WORK REQUEST: Edit the piece on the Fossil Garments: copy it from "In the upper" to "that romantic nonsense." and put "carriage" in place of "coach".

======== TEXT SHOWN ========

Fossil Garment #1 (39"h x 26"w)

Statement: My Fossil Garments are presented as petrified specimens. The deconstructed garments – sometimes embedded in handmade felt – are offered for inspection on taut surfaces. By carefully cutting apart and arranging the garments, their human connection is emphasized. Crochet and lace, showing through the almost transparent garments, appear skeletal. The rigid framing exposes the somewhat sentimental clothing in an unemotional perspective, allowing the viewer to examine the clothing as archaeology.

I really lucked out at the Rutherford NJ Street Fair one year: several wonderful old christening dresses for cheap! They were very fragile, almost transparent, and I washed them gently, patting, not twisting.  With a razor blade, I partially deconstructed them - just enough to open them up, so their form was fully visible. 

The fabric was so fine that crochet could be seen right though it.

In this detail, you can see 2 cherubs and a face under the dress fabric, 2 pieces of net sewn over the dress, and wheat stalks embroidered on the dress. I was thinking about this piece as I walked through the park here in Passaic, looking at the old sycamore trees. As these trees get older, the trunks develop big sagging lumps. I decided to add just a tiny bit of that lumpy aging to this first garment - a sharp contrast in this infant dress.  Look again at the sleeve pointing at you in the first image.

Fossil Garment #2 (36"h x 27"w)

Yep: this piece has everything but the kitchen sink. It has the dress, crochet, lace, handmade felt (with embedded crochet), discharged scissor and spool images, and a handkerchief that tells the story of Cinderella. This one meets all my criteria for good art: 1. it has real visual power, 2. it has content, 3. the content relates to the materials. 

In the upper 'wing' above the sleeve here, you can read the embroidered word Mother (from another handkerchief) and mom's profile next to it. A little further down, Cinderella is sweeping up the threads. Another cherub is playing right over a barely visible Cinderella and her coach. If you really hunt, you might find the word GIRL embroidered vertically along one seam...

...and the prince took her away, with LOVE right over them. Which pretty well sums up the whole fantasy that was fed to little girls. Fossil Garment #2: no head, no working arms, the dress is trying to grow wings, the whole piece is falling apart (and threatened by those red scissors) and she's carrying all that romantic nonsense.

======== DATA RECORDS ========

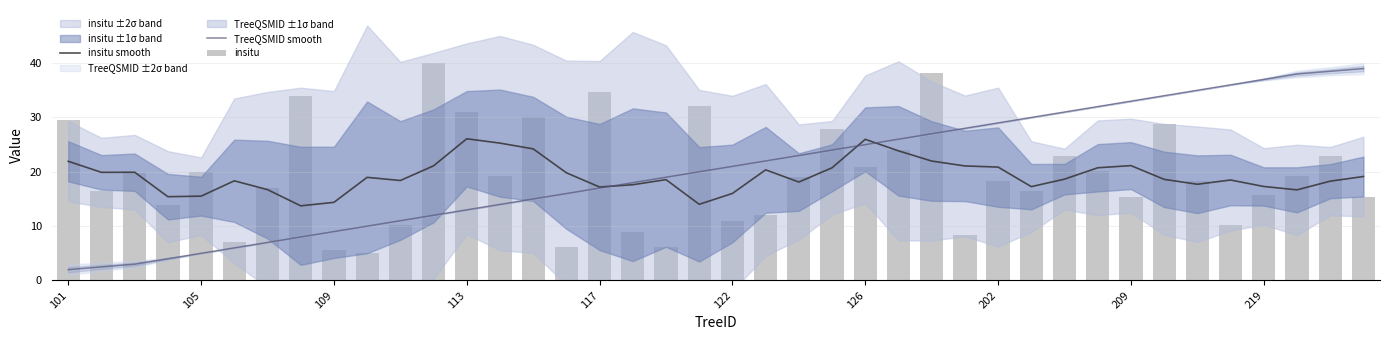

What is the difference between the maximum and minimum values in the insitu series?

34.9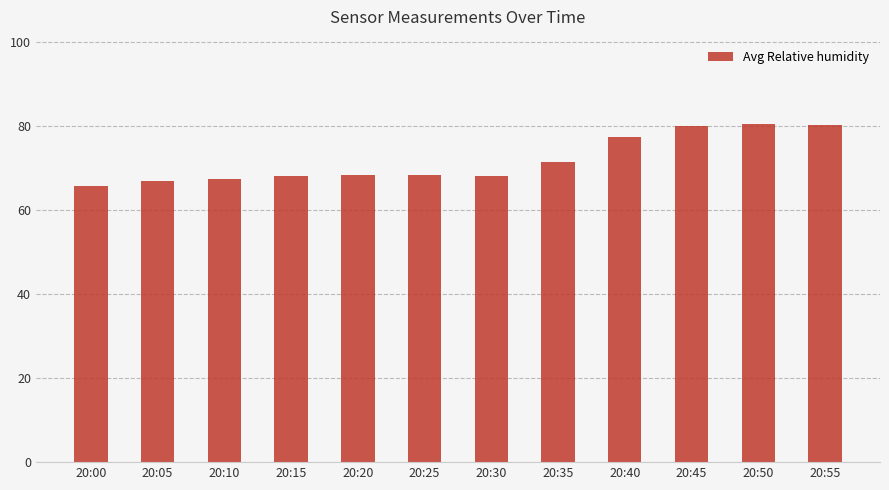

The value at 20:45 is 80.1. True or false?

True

========

RESPONSE BOX:
In the upper 'wing' above the sleeve here, you can read the embroidered word Mother (from another handkerchief) and mom's profile next to it. A little further down, Cinderella is sweeping up the threads. Another cherub is playing right over a barely visible Cinderella and her carriage. If you really hunt, you might find the word GIRL embroidered vertically along one seam...

...and the prince took her away, with LOVE right over them. Which pretty well sums up the whole fantasy that was fed to little girls. Fossil Garment #2: no head, no working arms, the dress is trying to grow wings, the whole piece is falling apart (and threatened by those red scissors) and she's carrying all that romantic nonsense.